Dataset records
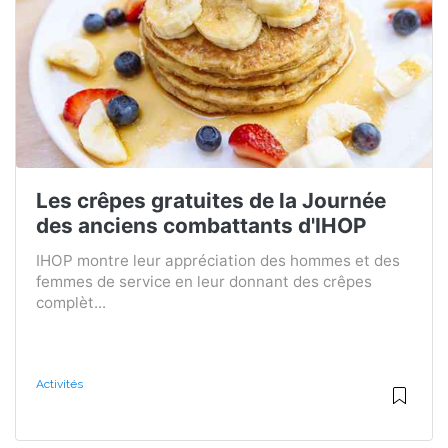
Les crêpes gratuites de la Journée
des anciens combattants d'IHOP
IHOP montre leur appréciation des hommes et des
femmes de service en leur donnant des crêpes
complèt...
Activités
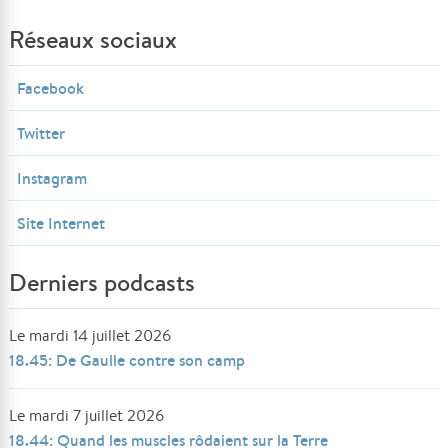
Réseaux sociaux
Facebook
Twitter
Instagram
Site Internet
Derniers podcasts
Le mardi 14 juillet 2026
18.45: De Gaulle contre son camp
Le mardi 7 juillet 2026
18.44: Quand les muscles rôdaient sur la Terre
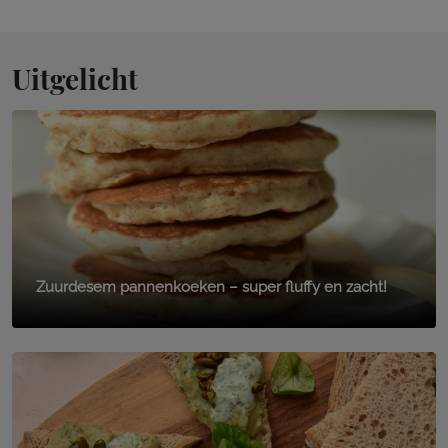
Uitgelicht
Zuurdesem pannenkoeken – super fluffy en zacht!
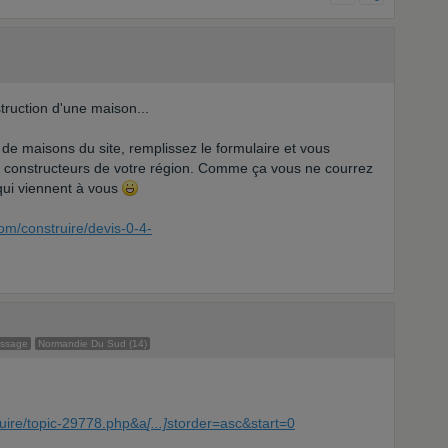
truction d'une maison...
 de maisons du site, remplissez le formulaire et vous
e constructeurs de votre région. Comme ça vous ne courrez
 qui viennent à vous
om/construire/devis-0-4-
essage
Normandie Du Sud (14)
ruire/topic-29778.php&a
[...]
storder=asc&start=0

#### [WORK ORDER]
Write the records above out again exactly, but not the pictures.

#### [TASK OUTPUT]
Les crêpes gratuites de la Journée
des anciens combattants d'IHOP
IHOP montre leur appréciation des hommes et des
femmes de service en leur donnant des crêpes
complèt...
Activités
Réseaux sociaux
Facebook
Twitter
Instagram
Site Internet
Derniers podcasts
Le mardi 14 juillet 2026
18.45: De Gaulle contre son camp
Le mardi 7 juillet 2026
18.44: Quand les muscles rôdaient sur la Terre
Uitgelicht
Zuurdesem pannenkoeken – super fluffy en zacht!
truction d'une maison...
 de maisons du site, remplissez le formulaire et vous
e constructeurs de votre région. Comme ça vous ne courrez
 qui viennent à vous
om/construire/devis-0-4-
essage
Normandie Du Sud (14)
ruire/topic-29778.php&a
[...]
storder=asc&start=0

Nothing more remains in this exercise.